At the time, I was just a secretarial admin working for a small city for just over minimum wage—and, for whatever reason, he aimed to teach me what it takes to document even the most convoluted or nuanced facts as clear narrative, and how to recognize and preserve the evidence that may be needed to support the truth when it matters the most.

I’ll never forget the first week I worked for him, he gave me a run-down of how things worked in his department.

Before leaving my office area he said, “Send me a black box on that,” as he replaced his glasses to his face moving toward his office.

Black box?” I asked carefully, raising an eyebrow.

He stopped walking, took a half beat and turned to me in his John Wayne meets Tommy Lee Jones way.

“Open a blank e-mail and recap the conversation we just had—send me a black-box.”

Resuming his walk, I could have sworn I heard him chuckle under his breath.

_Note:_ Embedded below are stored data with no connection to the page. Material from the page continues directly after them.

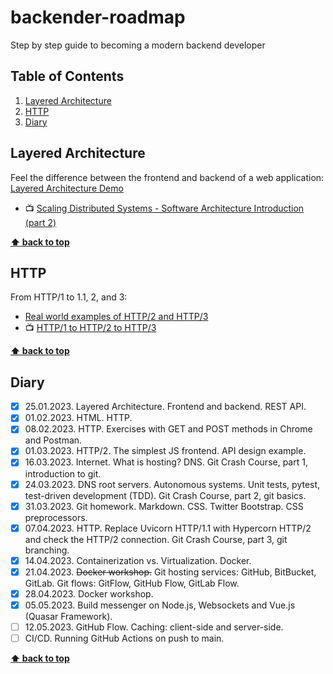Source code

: # backender-roadmap

Step by step guide to becoming a modern backend developer

## Table of Contents

1. [Layered Architecture](#layered-architecture)
1. [HTTP](#http)
1. [Diary](#diary)

## Layered Architecture

Feel the difference between the frontend and backend of a web application: [Layered Architecture Demo](01-layered-architecture/)

- 📺 [Scaling Distributed Systems - Software Architecture Introduction (part 2)](https://www.youtube.com/watch?v=gxfERVP18-g)

**[⬆ back to top](#table-of-contents)**

## HTTP

From HTTP/1 to 1.1, 2, and 3:

- [Real world examples of HTTP/2 and HTTP/3](02-http-2-3/)
- 📺 [HTTP/1 to HTTP/2 to HTTP/3](https://www.youtube.com/watch?v=a-sBfyiXysI)

**[⬆ back to top](#table-of-contents)**

## Diary

- [x] 25.01.2023. Layered Architecture. Frontend and backend. REST API.
- [x] 01.02.2023. HTML. HTTP.
- [x] 08.02.2023. HTTP. Exercises with GET and POST methods in Chrome and Postman.
- [x] 01.03.2023. HTTP/2. The simplest JS frontend. API design example.
- [x] 16.03.2023. Internet. What is hosting? DNS. Git Crash Course, part 1, introduction to git.
- [x] 24.03.2023. DNS root servers. Autonomous systems. Unit tests, pytest, test-driven development (TDD). Git Crash Course, part 2, git basics.
- [x] 31.03.2023. Git homework. Markdown. CSS. Twitter Bootstrap. CSS preprocessors.
- [x] 07.04.2023. HTTP. Replace Uvicorn HTTP/1.1 with Hypercorn HTTP/2 and check the HTTP/2 connection. Git Crash Course, part 3, git branching.
- [x] 14.04.2023. Containerization vs. Virtualization. Docker.
- [x] 21.04.2023. ~~Docker workshop.~~ Git hosting services: GitHub, BitBucket, GitLab. Git flows: GitFlow, GitHub Flow, GitLab Flow.
- [x] 28.04.2023. Docker workshop.
- [x] 05.05.2023. Build messenger on Node.js, Websockets and Vue.js (Quasar Framework).
- [ ] 12.05.2023. GitHub Flow. Caching: client-side and server-side.
- [ ] CI/CD. Running GitHub Actions on push to main.

**[⬆ back to top](#table-of-contents)**
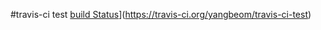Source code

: #travis-ci test
[build Status](https://travis-ci.org/yangbeom/travis-ci-test.svg?branch=master)](https://travis-ci.org/yangbeom/travis-ci-test)

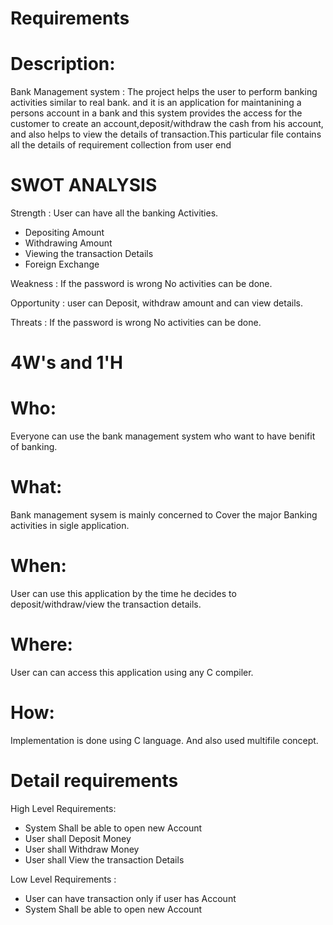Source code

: # Requirements


# Description:
Bank Management system : The project helps the user to perform banking activities similar to  real bank. and it is an application for maintanining a persons account in a bank and this system provides the access for  the customer to create an account,deposit/withdraw the cash from his account, and also helps to view the details of transaction.This particular file contains all the details of requirement collection from user end

# SWOT ANALYSIS
Strength : User can have all the banking Activities.

* Depositing Amount
* Withdrawing Amount
* Viewing the transaction Details
* Foreign Exchange

Weakness : If the password is wrong No activities can be done.

Opportunity : user can Deposit, withdraw amount and can view details.

Threats  : If the password is wrong No activities can be done.

# 4W's and 1'H

# Who:
Everyone can use the bank management system who want to have benifit of banking.

# What:
Bank management sysem is mainly concerned to Cover the major Banking activities in sigle application.

# When:
User can use this application by the time he decides to deposit/withdraw/view the transaction details.

# Where:
User can can access this application using any C compiler.

# How:
Implementation is done using C language. And also used multifile concept.

# Detail requirements
High Level Requirements:
* System Shall be able to open new Account
* User shall Deposit Money
* User shall Withdraw Money
* User shall View the transaction Details

Low Level Requirements :
* User can have transaction only if user has Account
* System Shall be able to open new Account
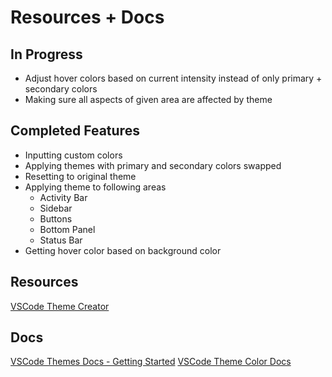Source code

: # Resources + Docs

## In Progress

- Adjust hover colors based on current intensity instead of only primary + secondary colors
- Making sure all aspects of given area are affected by theme

## Completed Features

- Inputting custom colors
- Applying themes with primary and secondary colors swapped
- Resetting to original theme
- Applying theme to following areas
  - Activity Bar
  - Sidebar
  - Buttons
  - Bottom Panel
  - Status Bar
- Getting hover color based on background color

## Resources

[VSCode Theme Creator](https://themes.vscode.one/)

## Docs

[VSCode Themes Docs - Getting Started](https://code.visualstudio.com/docs/getstarted/themes)
[VSCode Theme Color Docs](https://code.visualstudio.com/api/references/theme-color)
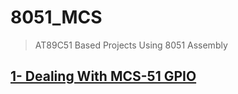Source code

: # 8051_MCS
> AT89C51 Based Projects Using 8051 Assembly


## [1- Dealing With MCS-51 GPIO](https://github.com/ahmed79ramdan/8051_MCS/tree/master/GPIO)
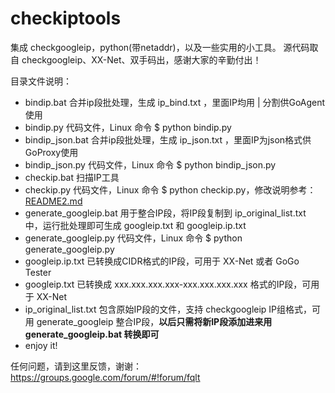 checkiptools
============

集成 checkgoogleip，python(带netaddr)，以及一些实用的小工具。
源代码取自 checkgoogleip、XX-Net、双手码出，感谢大家的辛勤付出！


目录文件说明：
 * bindip.bat             合并ip段批处理，生成 ip_bind.txt ，里面IP均用 | 分割供GoAgent使用
 * bindip.py              代码文件，Linux 命令 $ python bindip.py
 * bindip_json.bat        合并ip段批处理，生成 ip_json.txt ，里面IP为json格式供GoProxy使用
 * bindip_json.py         代码文件，Linux 命令 $ python bindip_json.py
 * checkip.bat            扫描IP工具
 * checkip.py             代码文件，Linux 命令 $ python checkip.py，修改说明参考：[README2.md](https://github.com/xyuanmu/checkiptools/blob/master/README2.md)
 * generate_googleip.bat  用于整合IP段，将IP段复制到 ip_original_list.txt 中，运行批处理即可生成 googleip.txt 和 googleip.ip.txt
 * generate_googleip.py   代码文件，Linux 命令 $ python generate_googleip.py
 * googleip.ip.txt        已转换成CIDR格式的IP段，可用于 XX-Net 或者 GoGo Tester
 * googleip.txt           已转换成 xxx.xxx.xxx.xxx-xxx.xxx.xxx.xxx 格式的IP段，可用于 XX-Net
 * ip_original_list.txt   包含原始IP段的文件，支持 checkgoogleip IP组格式，可用 generate_googleip 整合IP段，**以后只需将新IP段添加进来用 generate_googleip.bat 转换即可**
 * enjoy it!

任何问题，请到这里反馈，谢谢：https://groups.google.com/forum/#!forum/fqlt
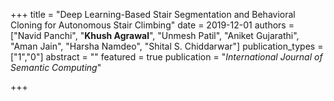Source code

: +++
title = "Deep Learning-Based Stair Segmentation and Behavioral Cloning for Autonomous Stair Climbing"
date = 2019-12-01
authors = ["Navid Panchi", "**Khush Agrawal**", "Unmesh Patil", "Aniket Gujarathi", "Aman Jain", "Harsha Namdeo", "Shital S. Chiddarwar"]
publication_types = ["1","0"]
abstract = ""
featured = true
publication = "*International Journal of Semantic Computing*"

+++

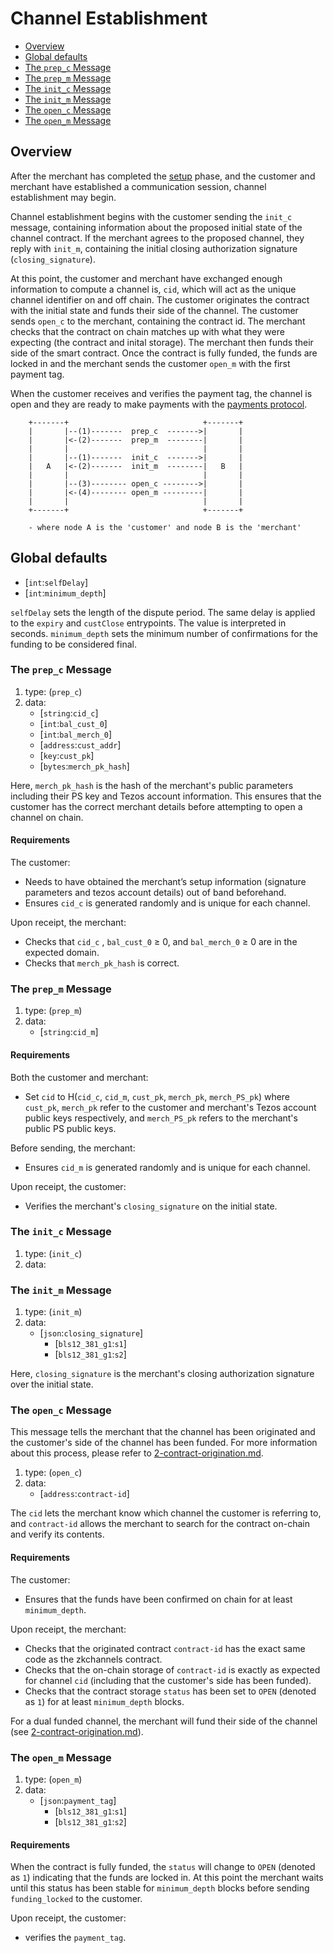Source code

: # Channel Establishment

  * [Overview](#Overview)
  * [Global defaults](#global-defaults)
  * [The `prep_c` Message](#the-`init_c`-Message)
  * [The `prep_m` Message](#the-`init_m`-Message)
  * [The `init_c` Message](#the-`init_c`-Message)
  * [The `init_m` Message](#the-`init_m`-Message)
  * [The `open_c` Message](#the-`open_c`-Message)
  * [The `open_m` Message](#the-`open_m`-Message)

## Overview
After the merchant has completed the [setup](#1-setup.md) phase, and the customer and merchant have established a communication session, channel establishment may begin. 

Channel establishment begins with the customer sending the `init_c` message, containing information about the proposed initial state of the channel contract. If the merchant agrees to the proposed channel, they reply with `init_m`, containing the initial closing authorization signature (`closing_signature`).  

At this point, the customer and merchant have exchanged enough information to compute a channel is, `cid`, which will act as the unique channel identifier on and off chain. The customer originates the contract with the initial state and funds their side of the channel. The customer sends `open_c` to the merchant, containing the contract id. The merchant checks that the contract on chain matches up with what they were expecting (the contract and inital storage). The merchant then funds their side of the smart contract. Once the contract is fully funded, the funds are locked in and the merchant sends the customer `open_m` with the first payment tag.

When the customer receives and verifies the payment tag, the channel is open and they are ready to make payments with the [payments protocol](3-channel-payments.md).

        +-------+                              +-------+
        |       |--(1)-------  prep_c  ------->|       |
        |       |<-(2)-------  prep_m  --------|       |
        |       |                              |       |
        |       |--(1)-------  init_c  ------->|       |
        |   A   |<-(2)-------  init_m  --------|   B   |
        |       |                              |       |
        |       |--(3)-------- open_c -------->|       |
        |       |<-(4)-------- open_m ---------|       |
        |       |                              |       |
        +-------+                              +-------+

        - where node A is the 'customer' and node B is the 'merchant'

## Global defaults
* [`int`:`selfDelay`] 
* [`int`:`minimum_depth`]

`selfDelay` sets the length of the dispute period. The same delay is applied to the `expiry` and `custClose` entrypoints. The value is interpreted in seconds. 
`minimum_depth` sets the minimum number of confirmations for the funding to be considered final.

### The `prep_c` Message
1. type: (`prep_c`)
2. data: 
    * [`string`:`cid_c`]
    * [`int`:`bal_cust_0`]
    * [`int`:`bal_merch_0`]
    * [`address`:`cust_addr`]
    * [`key`:`cust_pk`]
    * [`bytes`:`merch_pk_hash`]

Here, `merch_pk_hash` is the hash of the merchant's public parameters including their PS key and Tezos account information. This ensures that the customer has the correct merchant details before attempting to open a channel on chain. 

#### Requirements
The customer:
  - Needs to have obtained the merchant’s setup information (signature parameters and tezos account details) out of band beforehand.
  - Ensures `cid_c` is generated randomly and is unique for each channel.

Upon receipt, the merchant:
  - Checks that `cid_c` , `bal_cust_0` ≥ 0, and `bal_merch_0` ≥ 0 are in the expected domain.
  - Checks that `merch_pk_hash` is correct.

### The `prep_m` Message
1. type: (`prep_m`)
2. data:
    * [`string`:`cid_m`]

#### Requirements
Both the customer and merchant:
  - Set `cid` to H(`cid_c`, `cid_m`, `cust_pk`, `merch_pk`, `merch_PS_pk`) where `cust_pk`, `merch_pk` refer to the customer and merchant's Tezos account public keys respectively, and `merch_PS_pk` refers to the merchant's public PS public keys.

Before sending, the merchant:
  - Ensures `cid_m` is generated randomly and is unique for each channel.

Upon receipt, the customer:
  - Verifies the merchant's `closing_signature` on the initial state.
  

### The `init_c` Message
1. type: (`init_c`)
2. data: 

### The `init_m` Message
1. type: (`init_m`)
2. data: 
    * [`json`:`closing_signature`]
      * [`bls12_381_g1`:`s1`]
      * [`bls12_381_g1`:`s2`]

Here, `closing_signature` is the merchant's closing authorization signature over the initial state.

### The `open_c` Message
This message tells the merchant that the channel has been originated and the customer's side of the channel has been funded. For more information about this process, please refer to [2-contract-origination.md](2-contract-origination.md).

1. type: (`open_c`)
2. data: 
    * [`address`:`contract-id`]

The `cid` lets the merchant know which channel the customer is referring to, and `contract-id` allows the merchant to search for the contract on-chain and verify its contents.

#### Requirements

The customer:
  - Ensures that the funds have been confirmed on chain for at least `minimum_depth`.

Upon receipt, the merchant:
  - Checks that the originated contract `contract-id` has the exact same code as the zkchannels contract.
  - Checks that the on-chain storage of `contract-id` is exactly as expected for channel `cid` (including that the customer's side has been funded).
  - Checks that the contract storage `status` has been set to `OPEN` (denoted as `1`) for at least `minimum_depth` blocks.

For a dual funded channel, the merchant will fund their side of the channel (see [2-contract-origination.md](2-contract-origination.md)).
  ### The `open_m` Message

1. type: (`open_m`)
2. data: 
    * [`json`:`payment_tag`]
      * [`bls12_381_g1`:`s1`]
      * [`bls12_381_g1`:`s2`]

#### Requirements
When the contract is fully funded, the `status` will change to `OPEN` (denoted as `1`) indicating that the funds are locked in. At this point the merchant waits until this status has been stable for `minimum_depth` blocks before sending `funding_locked` to the customer.

Upon receipt, the customer:
  - verifies the `payment_tag`.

A “black box” (as in flight recorder) had the potential to clear your name, prove your point, save your job, or who knew, maybe even your life—or the other way around. A “black box” was documentation—a paper trail, one which could help prove, corroborate, or illustrate what what you have heard or witnessed; proving you were present and lucid—and perhaps even invite written response from your recipient (if any), all date and time stamped—to be presented and served, perhaps, at a later date, as competent evidence.

It seems this is how they train those serving our country in the highest stations of law enforcement because when you’re dealing justice, if you can’t prove it, it didn’t happen.

It’s been almost twenty years since my boss died, and twice as long since he had a front row seat in the scandal that former Director of National Intelligence, James Clapper says, “ . . . pales really, in my view, compared to what we're confronting now.”

For Special Agent O’Connor, it was an eventual transfer from the no-longer rolling Nixon motorcade to an extended Bess Truman detail. For Mr. Comey, it will undoubtedly be something else, but I gotta say, those little black boxes might just be the chord that brings the curtain down on that which is yet to be revealed.